Who doesn’t love Monster Manuals, right? While this 319-page sourcebook is so much more than a creature catalog (which is, in fact, just an appendix here), the “monster” entries are a definite draw. From undead like the brain in a jar, coldlight walkers and gnoll and kobold vampires to aberrations like gnome ceremorphs and squidlings — more on them in a bit — the icy horrors presented help to emphasize the obvious and cited inspirations from horror literature and cinema.

But not everything is trying to devour the player characters’ body and soul. There’s an “awakened” sperm whale with a boat on its back that just might take you somewhere important. Then there are the chwingas, playful elemental spirits that would not be out of place in a Studio Ghibli movie that are sure to spark some creative roleplaying, as well as “yeti tykes” that may be just a flavorful reskin of MM-variety yeti but serve to open up the world a bit more with sharp-clawed cuteness. “A cowed yeti tyke can be controlled, at least for a while, but raising one to be anything other than a savage, flesh-eating predator is incredibly difficult (though not impossible),” states the description. While this beast may not be quite intelligent (6) enough to be as problematic as the more “savage” and “evil” depictions of humanoid orcs and drow elves, it still stands out — and not in a pleasant way — when so much of the dialog in tabletop RPGs right now is shifting away from that kind of language. Maybe it was typeset before that conversation developed to the point it has, though.

D&D mainstays like duergar dwarves, kobolds, gnolls and goliaths get some decent development and variations themselves (the “three kobolds in a trenchcoat” concept allowing cold-blooded dragon men to make it in the human streets of the Ten Towns is destined to be a classic, and they knew it).

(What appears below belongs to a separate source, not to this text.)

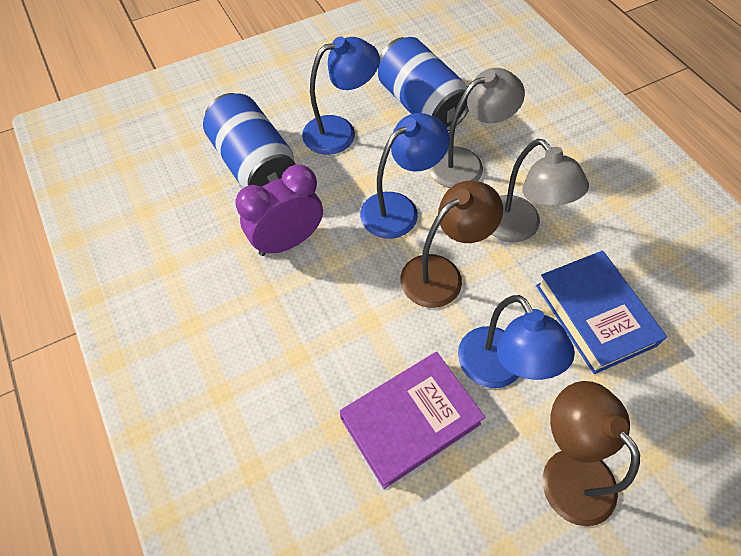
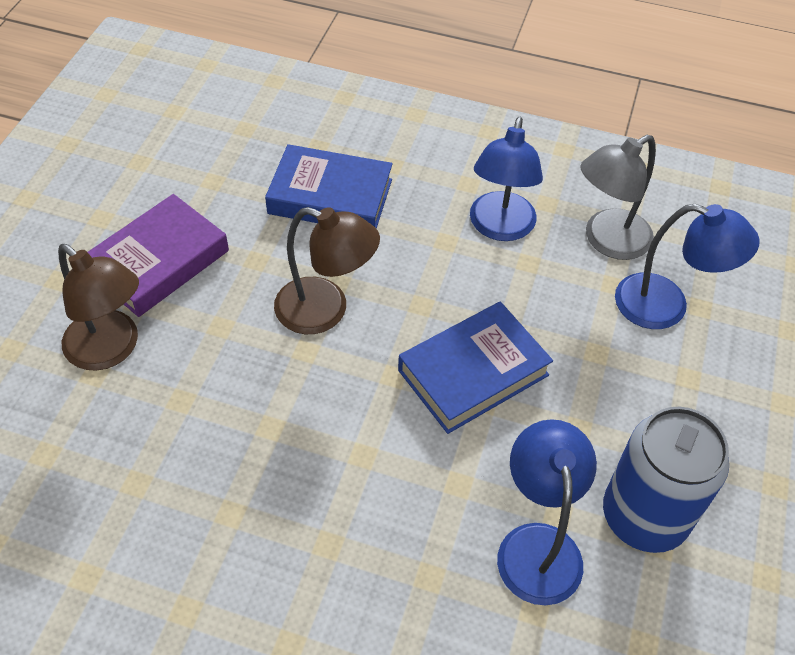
blue book: 1 -> 2
blue can: 2 -> 1
grey lamp: 2 -> 1
purple clock: 1 -> 0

Mind flayers, always disturbing in the best of conditions, manage to get even more so in a claustrophobic environment like Icewind Dale, and the twist here is that the tentacle-joweled aberrations have spawned from little gnomes implanted with illithid tadpoles in their brains. Gnomes who are host to such a horrific process become gnome ceremorphs — essentially inventive little illithids armed with freaking laser pistols in addition to the traditional mind flayer arsenal of tentacular brain extraction and mind blasts. When the process doesn’t go so well, however, you get a gnome squidling — “a deformed mind flayer with weak, spindly limbs and oversized tentacles. It relies on levitation to keep its body aloft and uses its tentacles like legs, to propel it along whatever surface it’s floating above.

“Most mind flayers destroy squidlings on sight, so it’s rare to see one or more of these creatures.”

Be warned: If you play this at my table, you’re going to see so many of them.

A squidling stowaway …

If you’re expecting more traditional “arctic” D&D monsters like white dragons, you’re in for a treat (as well as a surprise) if you play this as written. This adventure does a good job of including the frozen kitchen sink while also weaving in the unexpected, with a surprisingly deep and ambitious plot that could get truly out of hand …

But, would it really even be D&D if it didn’t?